Lorsque j'ai mis en vente, fin décembre (2012, NDL), mon exemplaire de Far Cry 3 sur leboncoin, je ne pensais pas que les gens allaient se l'arracher, surtout à un prix si proche du neuf. Un type m'a même réveillé à 1h du matin pour venir le chercher «immédiatement», me suppliant de ne pas me rendormir (true story) de peur qu'un autre empoche la mise*... Mais pourquoi les gens se battraient-ils pour un jeu finalement trouvable à un prix à peine plus élevé, neuf, un peu partout?

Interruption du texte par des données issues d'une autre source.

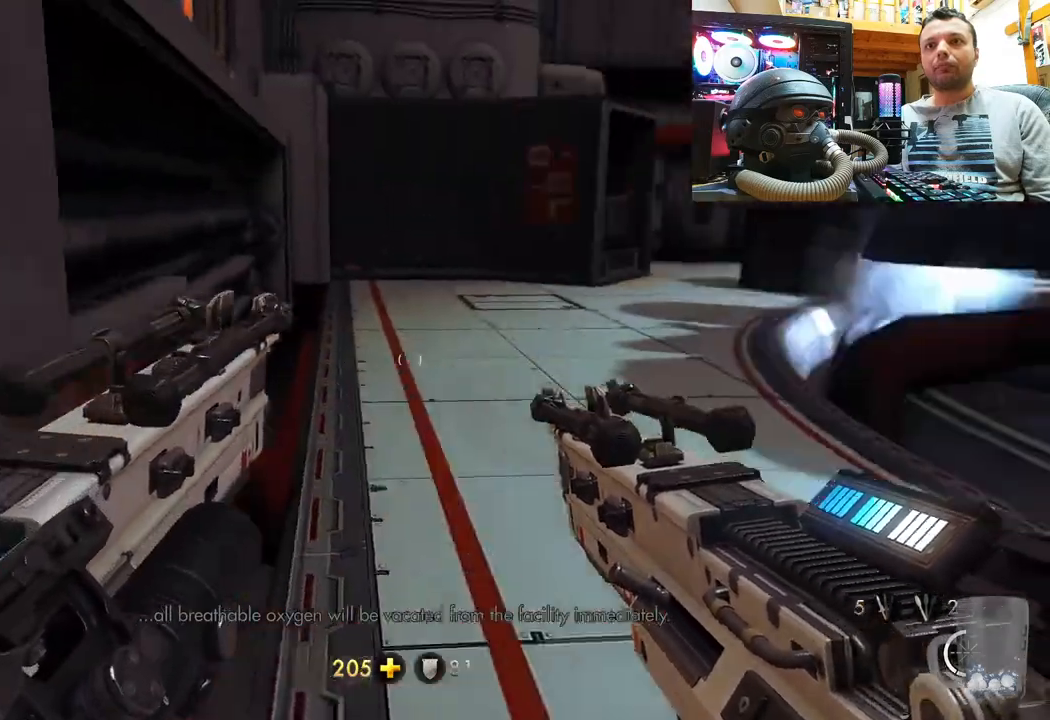
{"buttons": [], "left_stick": "center", "right_stick": "right", "events": []}
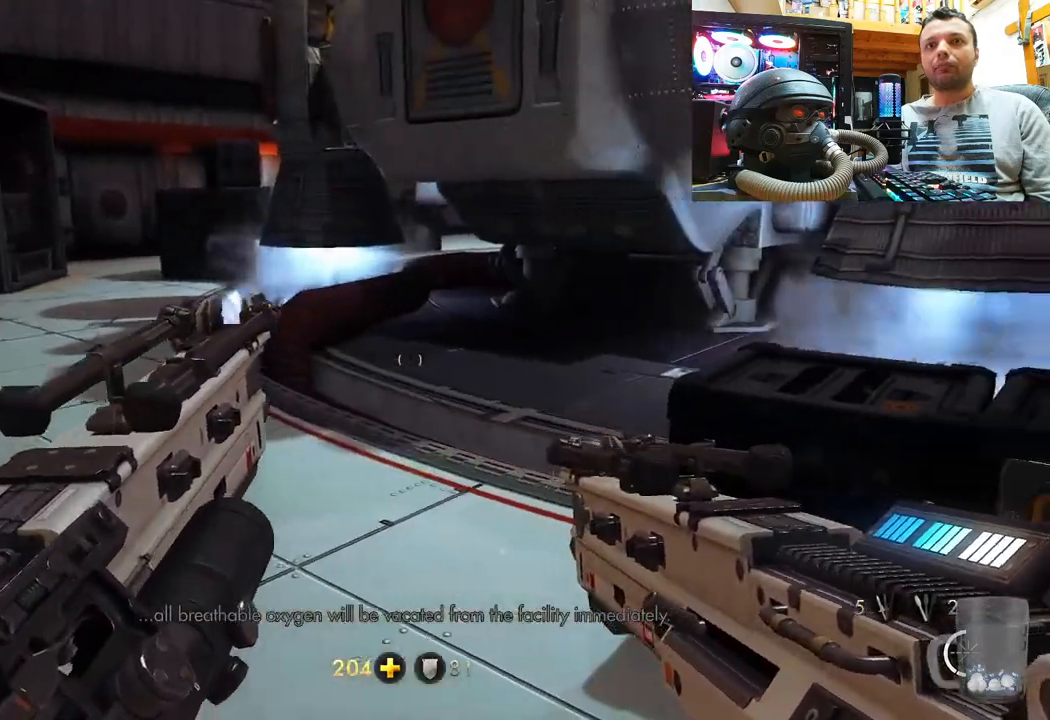
{"buttons": [], "left_stick": "center", "right_stick": "center", "events": [[150, "right_stick", "down-right"], [333, "right_stick", "center"]]}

Far Cry 3 serait tout bonnement en rupture de stock, victime de son succès ! (NDLA: Mince, si j'avais su, je l'aurai vendu 3 fois me prix !). Analyse.

 

*Je lui alors dit de me recontacter le lendemain vers 9H, et effectivement à 9H pile il m'a appelé, haletant (!), pour convenir d'un rendez vous. 15 min après c'était vendu. #lesgens

 

Cette étrange histoire de jeu introuvable m'a été contée par toutes les personnes cherchant à m'acheter mon précieux, certains me téléphonant même de Bretagne ou de Groland. Il est vrai que le jeu a récolté des notes dithyrambiques sur tous les sites, même les moins malhonnêtes, et trusté les podiums des «meilleurs jeux de l'année» un peu partout, créant un engouement que peu de gens avaient vu venir, enfin certainement pas les Mayas. De là à devenir introuvable... Je pense que beaucoup de gens ont fait comme moi, qui me suis laissé tenter alors que je ne l'attendais pas du tout, intrigué par tant de louanges.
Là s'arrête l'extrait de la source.